Segment Start: DATA

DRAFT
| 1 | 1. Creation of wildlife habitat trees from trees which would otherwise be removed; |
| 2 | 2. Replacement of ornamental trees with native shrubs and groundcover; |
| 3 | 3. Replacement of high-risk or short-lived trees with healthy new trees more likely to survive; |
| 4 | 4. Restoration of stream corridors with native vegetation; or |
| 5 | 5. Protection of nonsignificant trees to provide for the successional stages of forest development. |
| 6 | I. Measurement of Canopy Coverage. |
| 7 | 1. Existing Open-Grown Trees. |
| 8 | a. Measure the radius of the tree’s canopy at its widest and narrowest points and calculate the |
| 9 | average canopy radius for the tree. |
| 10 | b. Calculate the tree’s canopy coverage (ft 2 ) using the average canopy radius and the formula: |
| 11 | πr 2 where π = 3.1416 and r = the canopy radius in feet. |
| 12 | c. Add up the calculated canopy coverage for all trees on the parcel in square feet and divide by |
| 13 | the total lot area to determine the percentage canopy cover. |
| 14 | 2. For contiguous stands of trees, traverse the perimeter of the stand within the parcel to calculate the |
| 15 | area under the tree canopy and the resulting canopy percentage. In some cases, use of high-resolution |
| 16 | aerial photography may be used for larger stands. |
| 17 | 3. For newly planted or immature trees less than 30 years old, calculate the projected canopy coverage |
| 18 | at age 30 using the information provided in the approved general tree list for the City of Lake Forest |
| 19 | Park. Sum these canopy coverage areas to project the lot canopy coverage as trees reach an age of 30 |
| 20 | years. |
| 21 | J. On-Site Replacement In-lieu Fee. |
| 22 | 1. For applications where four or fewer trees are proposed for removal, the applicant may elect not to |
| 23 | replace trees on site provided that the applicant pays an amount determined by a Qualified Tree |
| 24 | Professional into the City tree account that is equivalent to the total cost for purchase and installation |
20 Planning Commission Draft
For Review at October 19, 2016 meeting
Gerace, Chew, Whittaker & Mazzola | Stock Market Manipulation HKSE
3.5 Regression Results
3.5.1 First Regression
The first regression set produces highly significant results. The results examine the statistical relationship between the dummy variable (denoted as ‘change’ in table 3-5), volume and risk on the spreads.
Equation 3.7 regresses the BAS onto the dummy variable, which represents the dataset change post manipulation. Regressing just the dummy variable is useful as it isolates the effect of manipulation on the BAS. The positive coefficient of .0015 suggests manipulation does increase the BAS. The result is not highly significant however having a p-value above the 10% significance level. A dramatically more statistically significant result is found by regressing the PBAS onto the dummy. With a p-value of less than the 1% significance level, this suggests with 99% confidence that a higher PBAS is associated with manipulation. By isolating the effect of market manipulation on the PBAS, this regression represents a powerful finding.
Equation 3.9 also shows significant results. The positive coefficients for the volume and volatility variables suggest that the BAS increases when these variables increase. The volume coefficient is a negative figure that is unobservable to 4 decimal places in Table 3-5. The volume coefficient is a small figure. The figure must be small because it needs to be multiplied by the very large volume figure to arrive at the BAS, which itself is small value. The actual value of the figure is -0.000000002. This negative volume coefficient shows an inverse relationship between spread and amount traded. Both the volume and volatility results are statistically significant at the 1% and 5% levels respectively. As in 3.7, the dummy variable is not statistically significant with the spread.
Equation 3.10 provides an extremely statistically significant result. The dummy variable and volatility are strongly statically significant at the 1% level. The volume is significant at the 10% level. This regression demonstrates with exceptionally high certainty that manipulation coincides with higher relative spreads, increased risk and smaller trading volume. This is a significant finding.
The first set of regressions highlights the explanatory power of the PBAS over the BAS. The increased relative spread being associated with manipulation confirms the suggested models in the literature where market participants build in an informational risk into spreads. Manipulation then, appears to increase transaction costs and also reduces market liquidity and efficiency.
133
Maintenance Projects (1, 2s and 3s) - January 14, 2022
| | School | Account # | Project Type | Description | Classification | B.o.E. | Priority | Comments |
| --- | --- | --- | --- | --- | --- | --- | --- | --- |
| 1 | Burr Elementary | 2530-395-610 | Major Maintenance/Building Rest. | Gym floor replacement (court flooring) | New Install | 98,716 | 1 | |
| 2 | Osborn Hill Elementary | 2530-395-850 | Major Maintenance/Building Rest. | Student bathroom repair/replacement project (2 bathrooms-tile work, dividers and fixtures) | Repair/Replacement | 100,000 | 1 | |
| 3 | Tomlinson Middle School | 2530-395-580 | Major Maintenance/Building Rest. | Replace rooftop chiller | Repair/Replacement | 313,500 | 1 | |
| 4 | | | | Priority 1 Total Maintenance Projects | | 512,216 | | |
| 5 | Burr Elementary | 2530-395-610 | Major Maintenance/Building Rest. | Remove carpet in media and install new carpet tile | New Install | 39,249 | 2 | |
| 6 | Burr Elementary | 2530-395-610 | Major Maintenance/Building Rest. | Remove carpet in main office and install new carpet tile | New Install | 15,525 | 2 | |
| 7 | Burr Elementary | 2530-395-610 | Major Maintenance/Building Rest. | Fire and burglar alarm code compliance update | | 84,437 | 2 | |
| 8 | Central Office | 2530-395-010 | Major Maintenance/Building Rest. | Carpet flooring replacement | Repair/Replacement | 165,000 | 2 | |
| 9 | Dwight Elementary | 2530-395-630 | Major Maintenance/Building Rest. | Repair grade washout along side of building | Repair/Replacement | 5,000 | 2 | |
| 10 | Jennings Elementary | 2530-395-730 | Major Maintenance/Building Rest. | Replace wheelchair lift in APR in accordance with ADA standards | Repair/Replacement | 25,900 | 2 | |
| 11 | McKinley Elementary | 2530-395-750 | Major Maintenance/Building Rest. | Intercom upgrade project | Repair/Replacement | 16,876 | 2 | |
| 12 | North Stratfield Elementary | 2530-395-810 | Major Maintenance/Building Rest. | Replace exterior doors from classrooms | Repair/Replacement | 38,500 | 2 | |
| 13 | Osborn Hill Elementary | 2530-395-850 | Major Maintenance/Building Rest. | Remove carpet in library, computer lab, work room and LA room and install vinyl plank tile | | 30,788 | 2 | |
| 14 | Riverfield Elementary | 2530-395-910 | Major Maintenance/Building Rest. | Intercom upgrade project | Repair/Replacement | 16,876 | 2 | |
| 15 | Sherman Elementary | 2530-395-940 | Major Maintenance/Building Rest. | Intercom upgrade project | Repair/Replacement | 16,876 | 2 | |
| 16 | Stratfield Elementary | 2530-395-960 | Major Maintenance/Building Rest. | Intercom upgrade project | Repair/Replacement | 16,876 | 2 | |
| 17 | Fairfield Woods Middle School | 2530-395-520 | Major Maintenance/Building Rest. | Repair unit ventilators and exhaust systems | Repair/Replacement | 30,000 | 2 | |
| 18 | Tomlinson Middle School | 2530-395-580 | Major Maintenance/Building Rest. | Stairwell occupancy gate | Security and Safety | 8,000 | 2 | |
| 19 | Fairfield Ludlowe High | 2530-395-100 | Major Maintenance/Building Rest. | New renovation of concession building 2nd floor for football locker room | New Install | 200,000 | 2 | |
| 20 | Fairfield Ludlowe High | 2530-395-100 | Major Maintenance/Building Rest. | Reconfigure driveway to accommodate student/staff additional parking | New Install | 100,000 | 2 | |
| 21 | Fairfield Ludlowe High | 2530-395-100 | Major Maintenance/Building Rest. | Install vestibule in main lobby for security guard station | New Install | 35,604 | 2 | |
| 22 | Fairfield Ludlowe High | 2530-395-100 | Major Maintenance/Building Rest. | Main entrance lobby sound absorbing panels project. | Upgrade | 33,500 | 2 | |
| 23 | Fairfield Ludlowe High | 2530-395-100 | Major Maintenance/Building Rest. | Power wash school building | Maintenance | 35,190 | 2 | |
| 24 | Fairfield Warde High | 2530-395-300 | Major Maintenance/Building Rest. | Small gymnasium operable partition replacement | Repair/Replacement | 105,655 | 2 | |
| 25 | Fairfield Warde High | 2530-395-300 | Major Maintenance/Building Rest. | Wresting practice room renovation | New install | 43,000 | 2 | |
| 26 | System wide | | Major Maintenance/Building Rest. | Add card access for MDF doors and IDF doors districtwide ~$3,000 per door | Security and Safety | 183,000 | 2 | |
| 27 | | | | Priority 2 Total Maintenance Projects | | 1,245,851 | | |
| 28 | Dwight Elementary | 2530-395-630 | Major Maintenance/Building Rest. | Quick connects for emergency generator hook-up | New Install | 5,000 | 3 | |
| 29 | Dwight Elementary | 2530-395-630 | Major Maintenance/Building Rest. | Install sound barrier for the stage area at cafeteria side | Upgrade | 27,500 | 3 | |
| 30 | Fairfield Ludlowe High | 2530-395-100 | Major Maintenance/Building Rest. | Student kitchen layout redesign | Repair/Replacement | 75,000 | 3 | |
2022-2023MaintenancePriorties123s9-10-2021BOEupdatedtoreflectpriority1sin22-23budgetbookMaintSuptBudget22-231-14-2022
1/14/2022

Segment End: DATA

- WHAT THE TASK ASKS -
Using the data above, print exactly the lines from the line that contains "183,000 | 2 | |" through the line that contains "Install | 5,000 | 3 | |", with both included.

- OUTPUT FOR THIS TASK -
| 26 | System wide | | Major Maintenance/Building Rest. | Add card access for MDF doors and IDF doors districtwide ~$3,000 per door | Security and Safety | 183,000 | 2 | |
| 27 | | | | Priority 2 Total Maintenance Projects | | 1,245,851 | | |
| 28 | Dwight Elementary | 2530-395-630 | Major Maintenance/Building Rest. | Quick connects for emergency generator hook-up | New Install | 5,000 | 3 | |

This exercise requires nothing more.